Lasercutting and vinylcutting. I am looking forward to this, because I want to make an inlay box for the board game Agricola since forever. I think the lasercutter is something I can use for this.
to learn / to do
-
Group assignment:
- characterize your lasercutter’s focus, power, speed, rate, kerf, and joint clearance
- Document your work to the group work page and reflect on your individual page what you learned
-
Individual assignments:
- Design, lasercut, and document a parametric press-fit construction kit, which can be assembled in multiple ways. Account for the lasercutter kerf.
- Cut something on the vinylcutter
looking ahead
what I already know
Not much. Maybe nothing. I know a bit about parametric design, but only since last week. I understand the concept, I did the tutorials, but I know that is not the same as being able to apply it all by yourself.
what I want to learn
To keep it simple. Start simple, build it up during the week, instead of aiming for the beautiful end result that is already in my head.
My ultimate goal is to use the lasercutter to create an inlay box for the game Agricola with different boxes for all the elements and the cards. But I think it might be to big a stretch, so I will focus on making parts of it instead.
lasercutting
machinery
The lasercutter at Waag is from brmlasers.com . It is more than 10 years old, but it is big and sturdy. Henk has replaced the controller last year, which greatly enhanced its capabilities. It can now work with recent fileformats and is also much easier to configure. Henk also replaced the electronics of the machine, and the software that directs the controller.
But how does this all work anyway?
The lasercutter consists of several machines that work together. There is the lasercutter itself. But there is also a water chiller, fume extractor, compressor and a computer involved
lasercutter
In essence, the lasercutter machine consists of a flat bed, two axes and a laserhead. The two axes give it its horizontal and vertical movement. The horizontal bed is where the material to be cutted goes. The laserhead is fixed to the horizontal axis and points down to the material. The laserhead does not hold the laser! This was something I never thought about, but it only consists of a lens and a mirror. The mirror is pointed to another mirror at the end of the axis that it is fixed to. That mirror points to a mirror at the end of the vertical axis. And thát mirror points at the actual laser.
The laser itself is a big tube behind the machine. It is watercooled by coils that run around it, because it gets pretty hot. When the laser is turned on, it sends a laserbeam to the first mirror, and that gets reflected to the second mirror and eventually ends up at the mirror in the laserhead. That mirror sends the laserbeam down through the lens where it gets focussed on the material.
Also behind the machine is the waterchiller, to cool the laser, and a compressor that sends compressed air to the laserhead to keep the material there from burning.
Because lasercutting gives quite a lot of harmful fumes, the laserbed and the laserhead are contained in a big chamber to hold in the fumes. To get rid of the fumes, there is a fume extractor. It is connected to a big pipe that comes out of the back of the machine. The fume extractor has two filters two clean the air that comes out of the lasercutter: a hepa filter and a fine dust filter. It is a bit noisy, just like my extractor hood at home. So you only turn it on when you are actually cutting.
computer
The computer controls the lasercutter. It runs LightBurn, the software that we can use to feed it the designs that you want to be cutted, and also to set the parameters for the process. Most important in this are speed and power. Generally, more speed is better. It results in less burns on the backside of the material and also makes the whole process a lot faster which means less waiting until the lasrcutter is done. Less speed gives you a better and more precise cut.

┄┄┄┄┄┄

◆ **Work instructions**:
1. From the lasercutting notes, output the passage starting at "Also behind the" and ending at "are actually cutting.".
2. Translate this sentence from the lasercutting notes into Spanish: "The laser itself is a big tube behind the machine."
The items come from an unrelated source.

┄┄┄┄┄┄

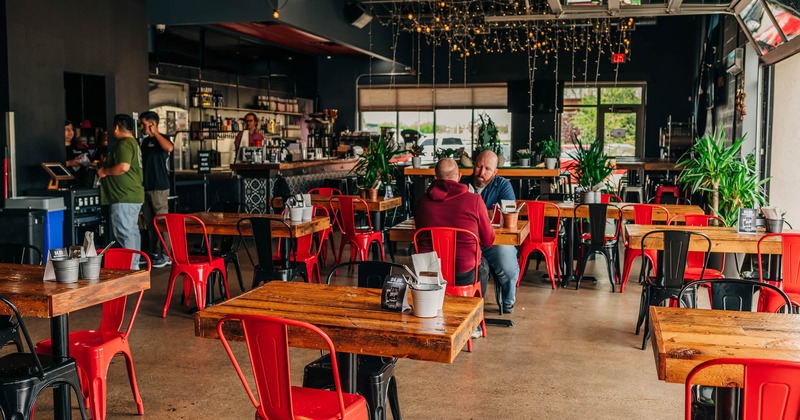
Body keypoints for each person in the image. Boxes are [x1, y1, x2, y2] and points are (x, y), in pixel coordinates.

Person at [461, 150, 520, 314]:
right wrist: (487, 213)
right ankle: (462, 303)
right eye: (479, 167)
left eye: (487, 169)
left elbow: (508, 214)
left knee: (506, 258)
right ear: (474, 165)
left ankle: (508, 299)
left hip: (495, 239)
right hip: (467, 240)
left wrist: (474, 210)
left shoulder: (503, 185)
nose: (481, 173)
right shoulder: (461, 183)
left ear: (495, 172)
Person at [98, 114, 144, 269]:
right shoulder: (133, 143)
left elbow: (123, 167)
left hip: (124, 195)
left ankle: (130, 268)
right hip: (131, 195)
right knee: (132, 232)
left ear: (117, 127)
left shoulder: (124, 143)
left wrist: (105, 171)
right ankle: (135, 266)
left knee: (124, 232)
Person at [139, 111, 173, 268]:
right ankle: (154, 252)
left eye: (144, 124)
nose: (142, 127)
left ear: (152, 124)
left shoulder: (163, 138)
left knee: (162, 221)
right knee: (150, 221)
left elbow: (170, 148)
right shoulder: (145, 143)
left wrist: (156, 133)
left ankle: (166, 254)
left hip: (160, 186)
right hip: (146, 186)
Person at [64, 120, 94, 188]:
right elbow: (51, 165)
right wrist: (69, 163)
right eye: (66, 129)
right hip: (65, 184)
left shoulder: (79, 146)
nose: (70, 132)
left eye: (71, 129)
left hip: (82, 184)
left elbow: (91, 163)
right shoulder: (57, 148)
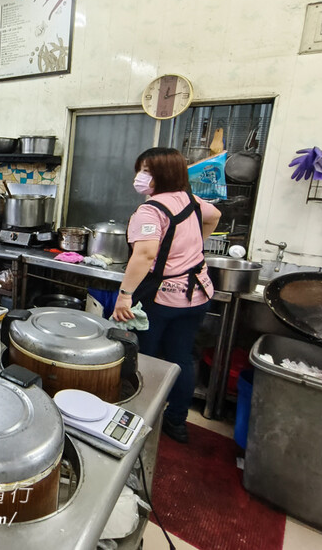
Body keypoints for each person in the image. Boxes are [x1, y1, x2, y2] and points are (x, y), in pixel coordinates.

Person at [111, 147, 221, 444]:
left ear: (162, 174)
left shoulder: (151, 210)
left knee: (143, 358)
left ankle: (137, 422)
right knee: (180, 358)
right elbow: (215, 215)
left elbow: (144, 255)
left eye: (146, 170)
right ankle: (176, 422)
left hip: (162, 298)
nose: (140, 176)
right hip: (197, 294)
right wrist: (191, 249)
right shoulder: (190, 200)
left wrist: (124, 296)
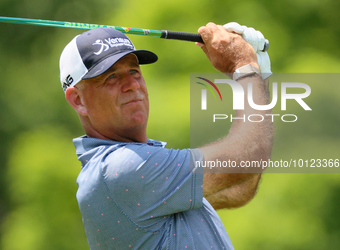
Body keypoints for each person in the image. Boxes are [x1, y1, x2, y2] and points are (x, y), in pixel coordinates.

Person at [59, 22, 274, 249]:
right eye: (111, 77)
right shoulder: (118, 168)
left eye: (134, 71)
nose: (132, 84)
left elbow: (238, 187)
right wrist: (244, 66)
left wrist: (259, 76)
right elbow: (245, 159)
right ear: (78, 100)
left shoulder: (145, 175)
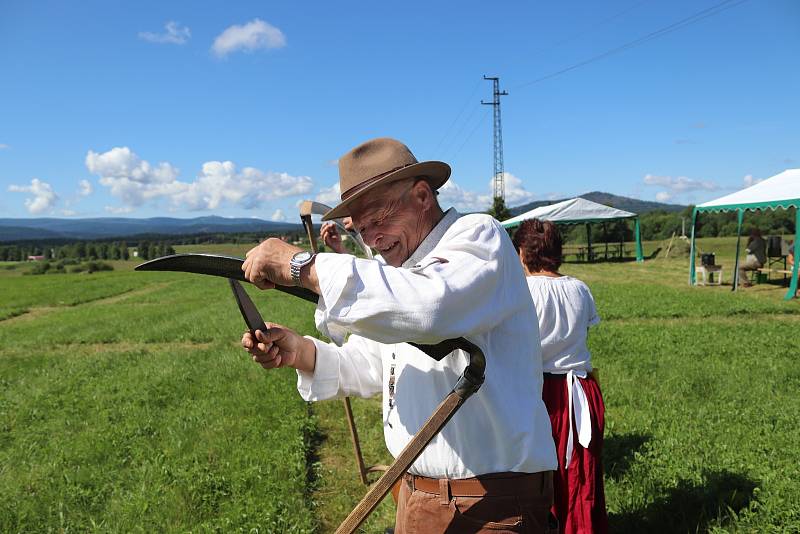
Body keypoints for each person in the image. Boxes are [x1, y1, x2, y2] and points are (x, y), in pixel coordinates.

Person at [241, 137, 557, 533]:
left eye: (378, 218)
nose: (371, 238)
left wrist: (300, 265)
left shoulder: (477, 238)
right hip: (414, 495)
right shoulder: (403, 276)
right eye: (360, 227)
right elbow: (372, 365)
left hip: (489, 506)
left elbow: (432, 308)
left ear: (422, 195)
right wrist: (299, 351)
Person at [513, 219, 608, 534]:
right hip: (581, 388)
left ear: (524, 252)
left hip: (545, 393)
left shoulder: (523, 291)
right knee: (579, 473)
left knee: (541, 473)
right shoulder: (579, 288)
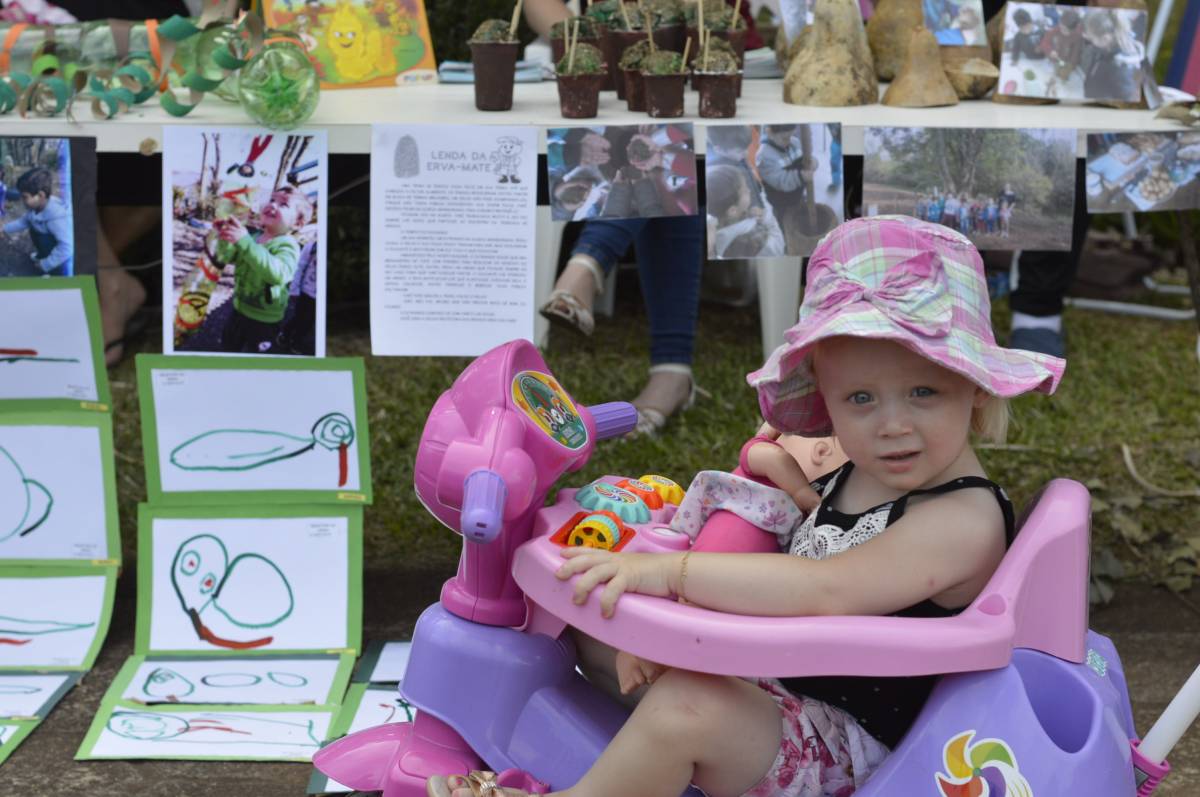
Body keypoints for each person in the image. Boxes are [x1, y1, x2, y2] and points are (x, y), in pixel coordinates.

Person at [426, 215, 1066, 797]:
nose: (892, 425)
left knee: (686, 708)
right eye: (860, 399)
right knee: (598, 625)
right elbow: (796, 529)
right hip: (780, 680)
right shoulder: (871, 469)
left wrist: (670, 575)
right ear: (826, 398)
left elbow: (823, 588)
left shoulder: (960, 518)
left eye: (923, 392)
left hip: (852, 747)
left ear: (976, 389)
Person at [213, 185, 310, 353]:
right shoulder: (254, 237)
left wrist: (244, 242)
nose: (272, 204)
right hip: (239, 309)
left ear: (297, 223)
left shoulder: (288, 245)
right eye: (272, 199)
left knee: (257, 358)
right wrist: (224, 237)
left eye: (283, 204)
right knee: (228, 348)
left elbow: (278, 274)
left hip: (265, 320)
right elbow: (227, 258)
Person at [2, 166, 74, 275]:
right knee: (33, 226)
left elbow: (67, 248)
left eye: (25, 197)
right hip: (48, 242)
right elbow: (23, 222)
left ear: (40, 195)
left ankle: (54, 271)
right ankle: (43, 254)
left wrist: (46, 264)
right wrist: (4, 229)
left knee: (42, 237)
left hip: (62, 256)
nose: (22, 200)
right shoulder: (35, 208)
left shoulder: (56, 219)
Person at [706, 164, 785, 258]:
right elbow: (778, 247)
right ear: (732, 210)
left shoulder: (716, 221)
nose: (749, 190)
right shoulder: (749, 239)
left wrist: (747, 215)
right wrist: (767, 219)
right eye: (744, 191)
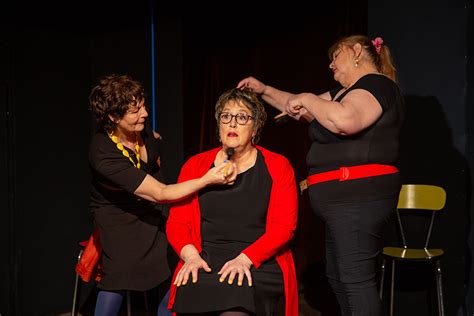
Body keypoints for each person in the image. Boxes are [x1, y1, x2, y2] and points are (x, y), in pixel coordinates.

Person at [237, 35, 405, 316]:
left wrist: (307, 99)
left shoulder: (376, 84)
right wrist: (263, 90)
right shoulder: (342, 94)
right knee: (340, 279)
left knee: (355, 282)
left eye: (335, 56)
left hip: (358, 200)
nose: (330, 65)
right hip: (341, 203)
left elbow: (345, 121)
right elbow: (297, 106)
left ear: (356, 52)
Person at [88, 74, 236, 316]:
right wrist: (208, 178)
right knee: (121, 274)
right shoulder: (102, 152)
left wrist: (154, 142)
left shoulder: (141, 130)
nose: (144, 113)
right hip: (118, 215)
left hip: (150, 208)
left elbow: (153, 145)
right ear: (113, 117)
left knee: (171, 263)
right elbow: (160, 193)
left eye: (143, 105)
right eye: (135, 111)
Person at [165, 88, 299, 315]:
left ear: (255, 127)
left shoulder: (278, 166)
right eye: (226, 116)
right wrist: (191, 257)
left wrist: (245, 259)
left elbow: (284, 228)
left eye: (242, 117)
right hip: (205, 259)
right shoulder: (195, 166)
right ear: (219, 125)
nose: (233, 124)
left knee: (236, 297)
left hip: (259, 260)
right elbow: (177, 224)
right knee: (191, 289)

┄┄┄┄┄┄

◆ **Results of the exercise**:
1.
Also behind the machine is the waterchiller, to cool the laser, and a compressor that sends compressed air to the laserhead to keep the material there from burning.
Because lasercutting gives quite a lot of harmful fumes, the laserbed and the laserhead are contained in a big chamber to hold in the fumes. To get rid of the fumes, there is a fume extractor. It is connected to a big pipe that comes out of the back of the machine. The fume extractor has two filters two clean the air that comes out of the lasercutter: a hepa filter and a fine dust filter. It is a bit noisy, just like my extractor hood at home. So you only turn it on when you are actually cutting.

2. El láser en sí es un tubo grande detrás de la máquina.